America Chavez, Marvel's first queer Latina superhero, is definitely pro-punching Nazis
America Chavez, a superpowered, inter-dimensional being who can literally punch holes through the fabric of reality, is one of the few queer superheroes of color in mainstream comics right now and the first queer hero Marvel has ever given their own solo series.
America, written by openly queer novelist Gabby Rivera and illustrated by Joe Quinones, takes its titular character out of her comfort zone fighting intergalactic threats and places her on campus at the Sotomayor University for metahumans studying to learn more about the cultural history of the world(s) they’re trying to protect. Note the Department of Radical Women & Intergalactic Indigenous Peoples:
The series’ first issue does a solid job of establishing who America is and what it is she’s trying to get out of her time at Sotomayor, but the issue ends with an iconic exchange that has a significance that transcends the story Rivera is trying to tell.
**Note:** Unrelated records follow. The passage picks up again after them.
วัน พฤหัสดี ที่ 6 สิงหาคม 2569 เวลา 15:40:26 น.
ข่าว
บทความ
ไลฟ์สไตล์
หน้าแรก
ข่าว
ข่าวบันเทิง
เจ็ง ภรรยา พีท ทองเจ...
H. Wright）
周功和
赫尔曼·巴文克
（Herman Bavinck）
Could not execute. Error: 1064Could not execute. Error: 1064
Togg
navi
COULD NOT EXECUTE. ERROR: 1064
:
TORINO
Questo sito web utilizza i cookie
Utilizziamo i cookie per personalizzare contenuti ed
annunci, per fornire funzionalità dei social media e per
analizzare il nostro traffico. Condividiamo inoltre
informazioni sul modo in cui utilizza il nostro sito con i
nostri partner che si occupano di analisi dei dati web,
As a part of a homework assignment, America is accidentally transported back to a World War II battlefield where she meets Captain America, who, as luck would have it, was in the middle of a fistfight Adolf Hitler.
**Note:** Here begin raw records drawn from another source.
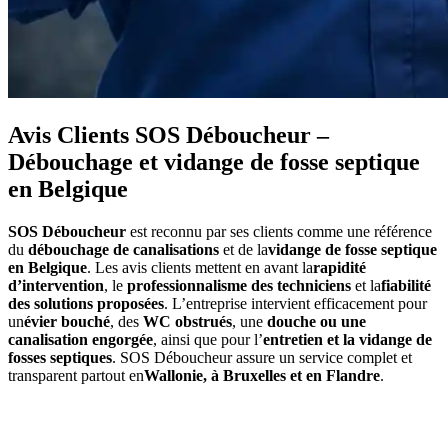
Avis Clients SOS Déboucheur –
Débouchage et vidange de fosse septique
en Belgique
SOS Déboucheur
est reconnu par ses clients comme une référence
du
débouchage de canalisations
et de la
vidange de fosse septique
en Belgique
. Les avis clients mettent en avant la
rapidité
d’intervention
, le
professionnalisme des techniciens
et la
fiabilité
des solutions proposées
. L’entreprise intervient efficacement pour
un
évier bouché
, des
WC obstrués
, une
douche ou une
canalisation engorgée
, ainsi que pour l’
entretien et la vidange de
fosses septiques
. SOS Déboucheur assure un service complet et
transparent partout en
Wallonie, à Bruxelles et en Flandre
.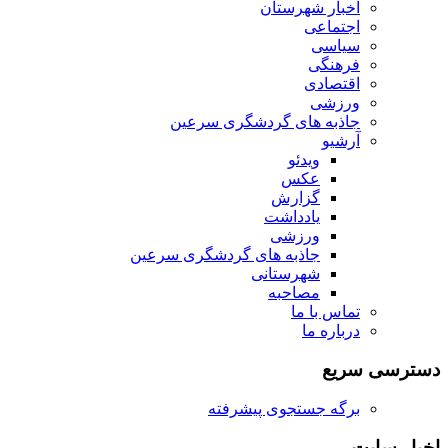
اخبار شهرستان
اجتماعی
سیاسی
فرهنگی
اقتصادی
ورزشی
جاذبه های گردشگری سرعین
آرشیو
ویدئو
عکس
گزارش
یادداشت
ورزشی
جاذبه های گردشگری سرعین
شهرستانی
مصاحبه
تماس با ما
درباره ما
دسترسی سریع
برگه جستجوی پیشرفته
اخبار سایت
Naturally America is…stunned.
And then, she does what any queer, female immigrant of color would do if they ever came face with the father behind modern-day Naziism would do: she knocks him the hell out.
The panel is an obvious homage to Jack Kirby’s cover of the very first issue of Captain America from 1941, but the image is just as powerful and relevant in 2017.
I spoke with Rivera as a recent event at Midtown Comics about the panel and she explained to me that she began planning the book back in October of last year, long before punching white supremacists became a politically charged internet meme.
“We always wanted to end the issue with something strong,” Rivera told me. “We wanted to show America doing something powerful and iconic.”
Kirby’s illustration of Captain America punching Hitler came out a full year before the U.S. actually got involved in WWII and, like America‘s take on the image, has come at a similarly timely moment in American history. White supremacists are coming out of the woodwork to terrorize people of color and different faiths, what better a message to send than “America sees you and she’s ready to fight back?”